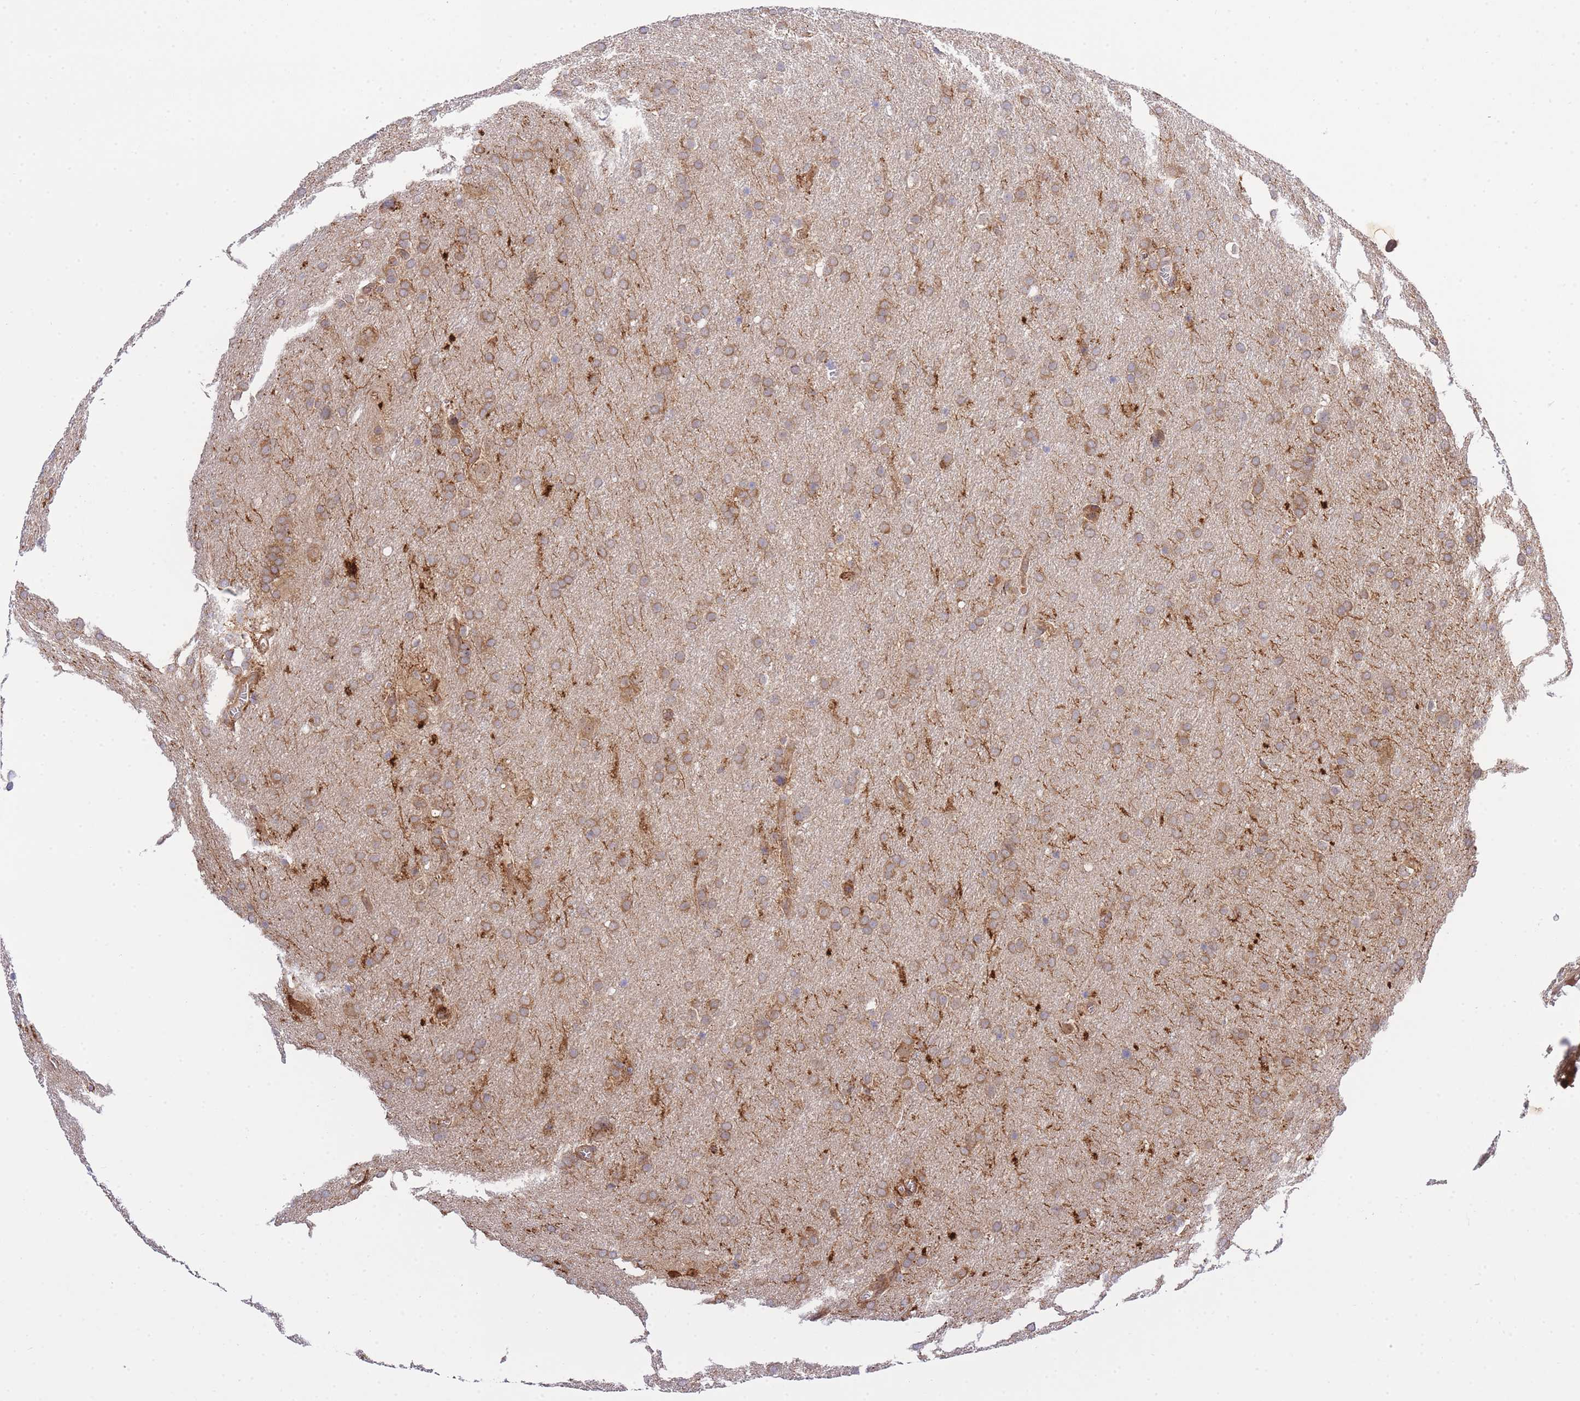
{"staining": {"intensity": "moderate", "quantity": ">75%", "location": "cytoplasmic/membranous"}, "tissue": "glioma", "cell_type": "Tumor cells", "image_type": "cancer", "snomed": [{"axis": "morphology", "description": "Glioma, malignant, Low grade"}, {"axis": "topography", "description": "Brain"}], "caption": "There is medium levels of moderate cytoplasmic/membranous positivity in tumor cells of glioma, as demonstrated by immunohistochemical staining (brown color).", "gene": "EIF2B2", "patient": {"sex": "female", "age": 32}}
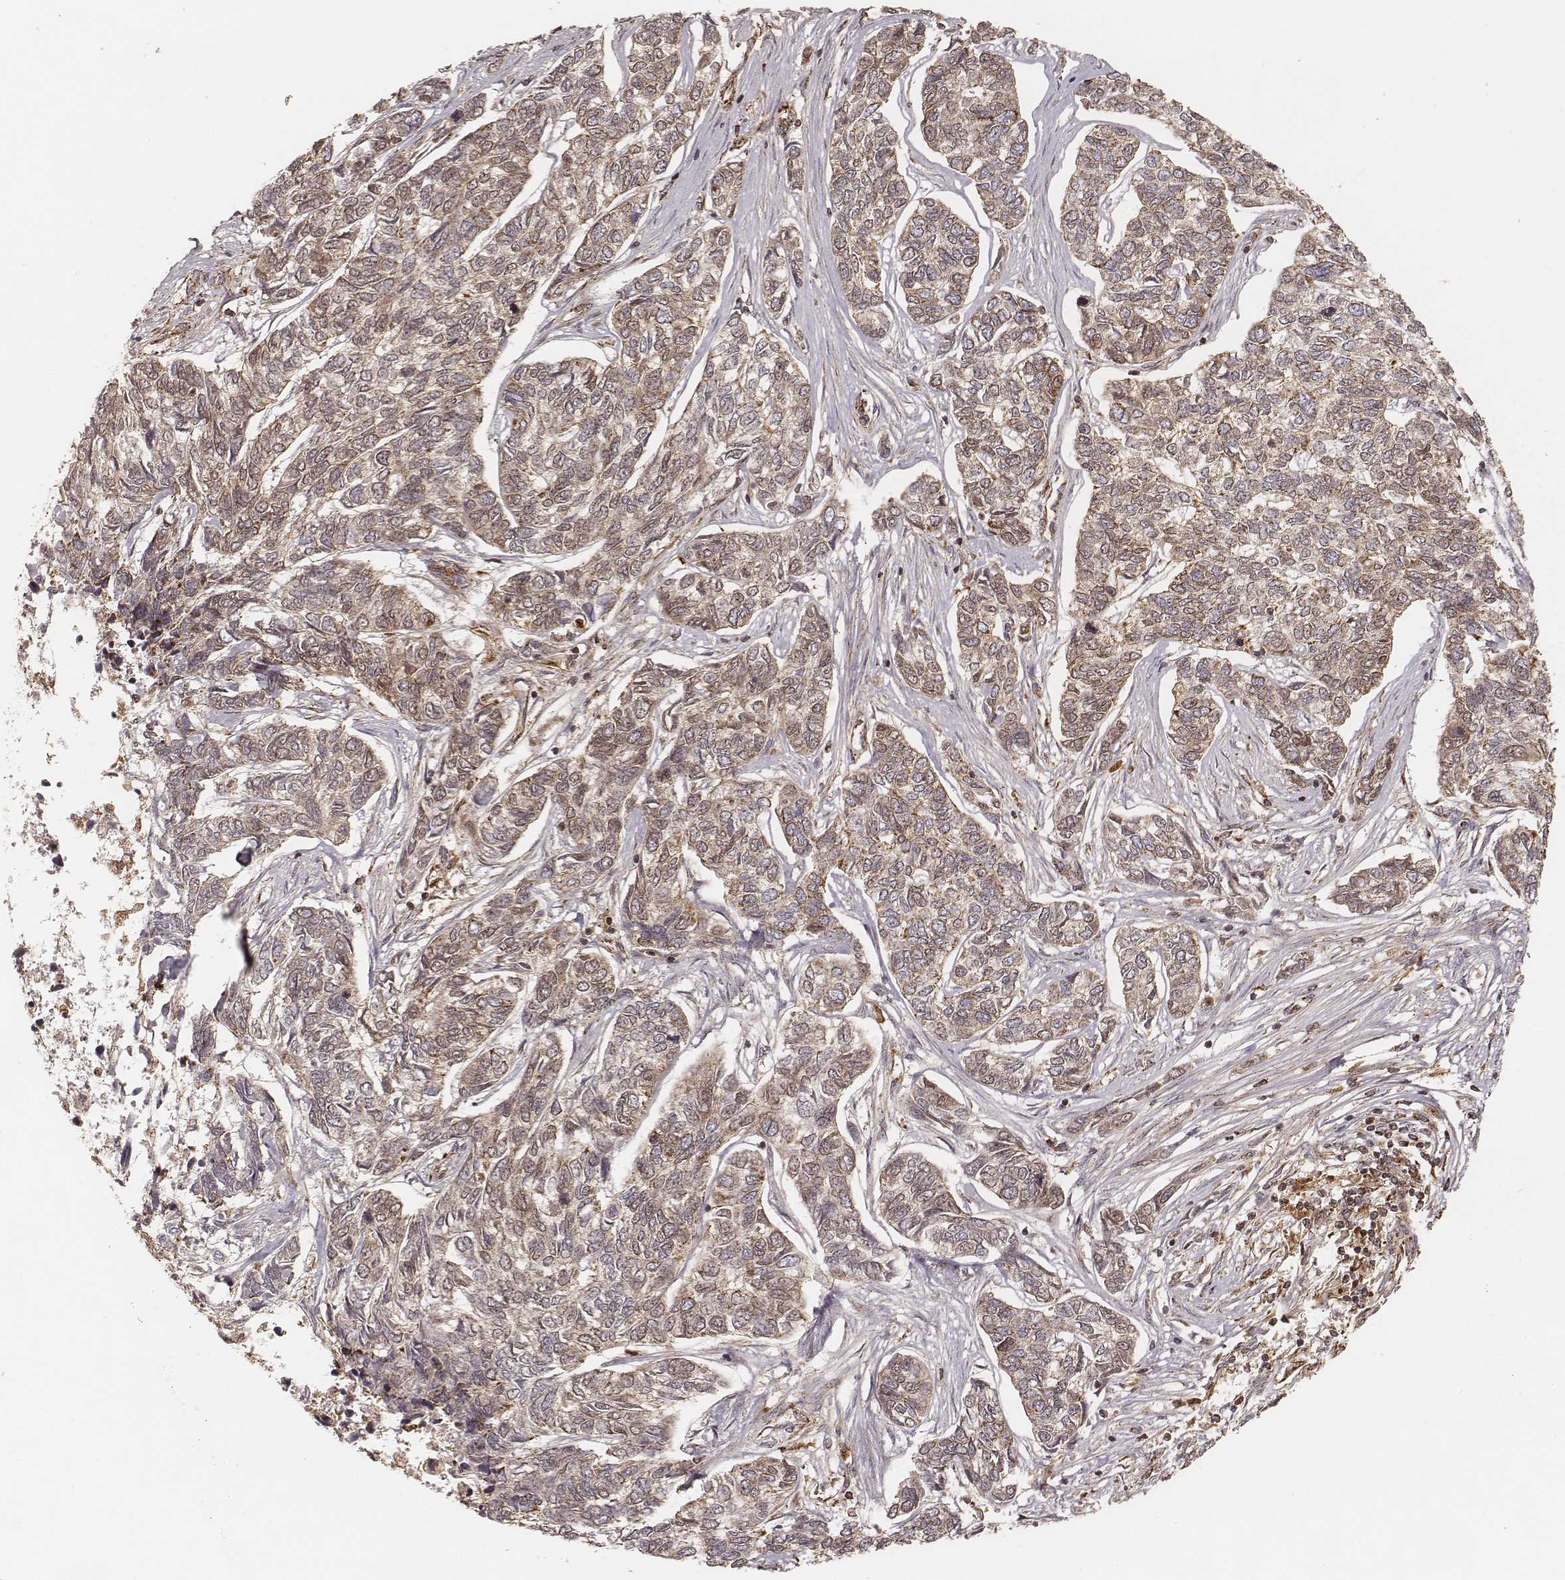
{"staining": {"intensity": "moderate", "quantity": ">75%", "location": "cytoplasmic/membranous"}, "tissue": "skin cancer", "cell_type": "Tumor cells", "image_type": "cancer", "snomed": [{"axis": "morphology", "description": "Basal cell carcinoma"}, {"axis": "topography", "description": "Skin"}], "caption": "This histopathology image exhibits skin cancer (basal cell carcinoma) stained with IHC to label a protein in brown. The cytoplasmic/membranous of tumor cells show moderate positivity for the protein. Nuclei are counter-stained blue.", "gene": "CS", "patient": {"sex": "female", "age": 65}}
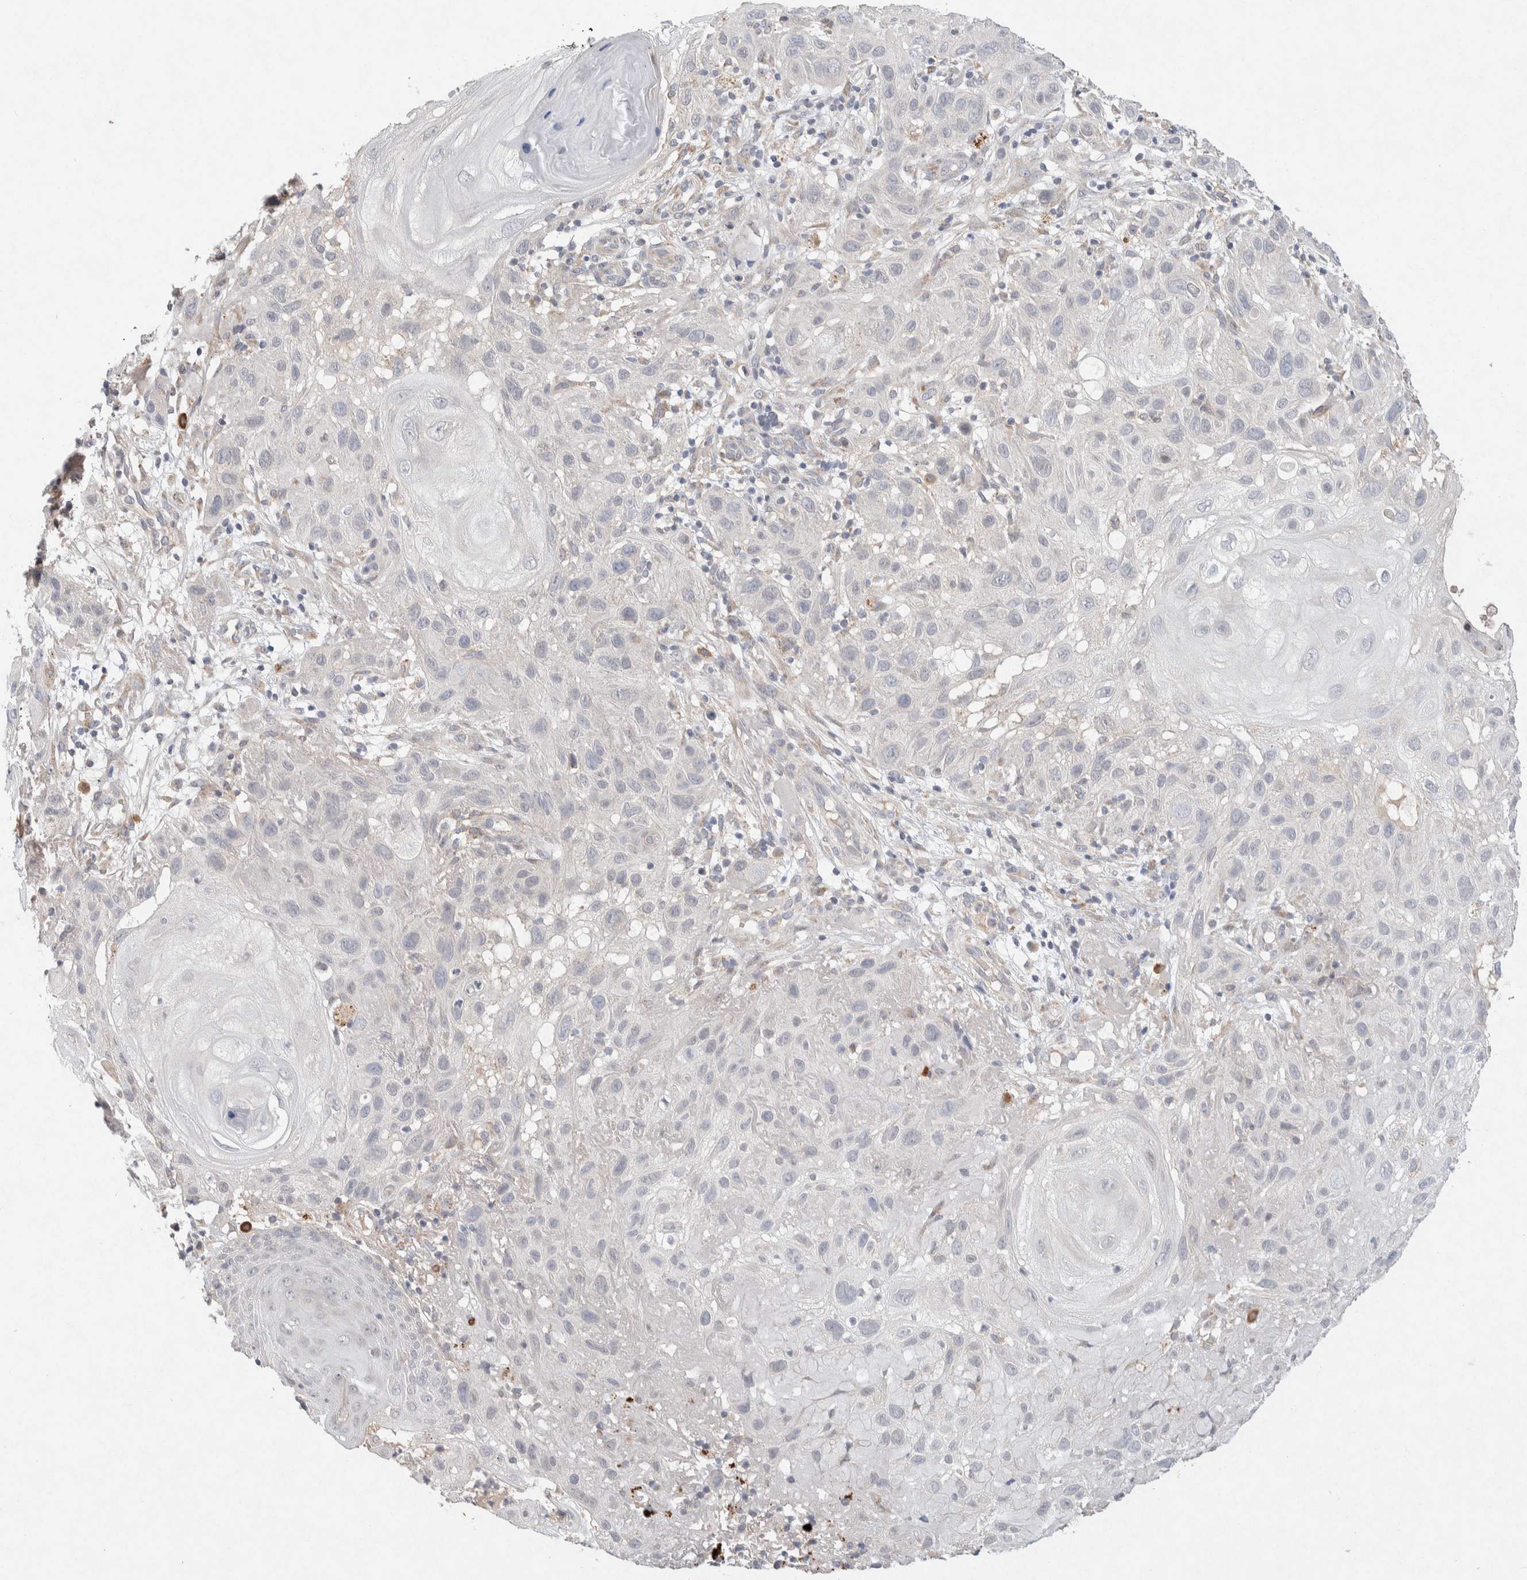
{"staining": {"intensity": "negative", "quantity": "none", "location": "none"}, "tissue": "skin cancer", "cell_type": "Tumor cells", "image_type": "cancer", "snomed": [{"axis": "morphology", "description": "Squamous cell carcinoma, NOS"}, {"axis": "topography", "description": "Skin"}], "caption": "Skin cancer stained for a protein using immunohistochemistry displays no staining tumor cells.", "gene": "CMTM4", "patient": {"sex": "female", "age": 96}}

## What the task asks
Every line above should be copied exactly; do not carry over the pictures.

## Exercise response
{"staining": {"intensity": "moderate", "quantity": ">75%", "location": "cytoplasmic/membranous"}, "tissue": "glioma", "cell_type": "Tumor cells", "image_type": "cancer", "snomed": [{"axis": "morphology", "description": "Glioma, malignant, Low grade"}, {"axis": "topography", "description": "Brain"}], "caption": "There is medium levels of moderate cytoplasmic/membranous positivity in tumor cells of glioma, as demonstrated by immunohistochemical staining (brown color).", "gene": "EIF2B2", "patient": {"sex": "female", "age": 32}}
{"staining": {"intensity": "moderate", "quantity": ">75%", "location": "cytoplasmic/membranous"}, "tissue": "skin cancer", "cell_type": "Tumor cells", "image_type": "cancer", "snomed": [{"axis": "morphology", "description": "Basal cell carcinoma"}, {"axis": "topography", "description": "Skin"}], "caption": "This histopathology image exhibits skin cancer (basal cell carcinoma) stained with IHC to label a protein in brown. The cytoplasmic/membranous of tumor cells show moderate positivity for the protein. Nuclei are counter-stained blue.", "gene": "CS", "patient": {"sex": "female", "age": 65}}
{"staining": {"intensity": "negative", "quantity": "none", "location": "none"}, "tissue": "skin cancer", "cell_type": "Tumor cells", "image_type": "cancer", "snomed": [{"axis": "morphology", "description": "Squamous cell carcinoma, NOS"}, {"axis": "topography", "description": "Skin"}], "caption": "Skin cancer stained for a protein using immunohistochemistry displays no staining tumor cells.", "gene": "CMTM4", "patient": {"sex": "female", "age": 96}}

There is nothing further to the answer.